What the task asks> In the records below, find the line with "Identify the document"; retype that line and all the following lines through the end, exactly, and add nothing.

Recorded information>
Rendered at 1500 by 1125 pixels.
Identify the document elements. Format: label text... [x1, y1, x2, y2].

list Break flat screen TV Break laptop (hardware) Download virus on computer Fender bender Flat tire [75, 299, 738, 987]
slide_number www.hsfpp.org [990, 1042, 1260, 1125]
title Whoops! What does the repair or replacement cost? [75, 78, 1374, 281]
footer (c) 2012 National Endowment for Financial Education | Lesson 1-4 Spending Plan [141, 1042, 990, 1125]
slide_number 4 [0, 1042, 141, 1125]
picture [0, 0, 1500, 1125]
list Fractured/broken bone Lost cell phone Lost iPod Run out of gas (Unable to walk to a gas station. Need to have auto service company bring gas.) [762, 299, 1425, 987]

Result below>
Identify the document elements. Format: label text... [x1, y1, x2, y2].

list Break flat screen TV Break laptop (hardware) Download virus on computer Fender bender Flat tire [75, 299, 738, 987]
slide_number www.hsfpp.org [990, 1042, 1260, 1125]
title Whoops! What does the repair or replacement cost? [75, 78, 1374, 281]
footer (c) 2012 National Endowment for Financial Education | Lesson 1-4 Spending Plan [141, 1042, 990, 1125]
slide_number 4 [0, 1042, 141, 1125]
picture [0, 0, 1500, 1125]
list Fractured/broken bone Lost cell phone Lost iPod Run out of gas (Unable to walk to a gas station. Need to have auto service company bring gas.) [762, 299, 1425, 987]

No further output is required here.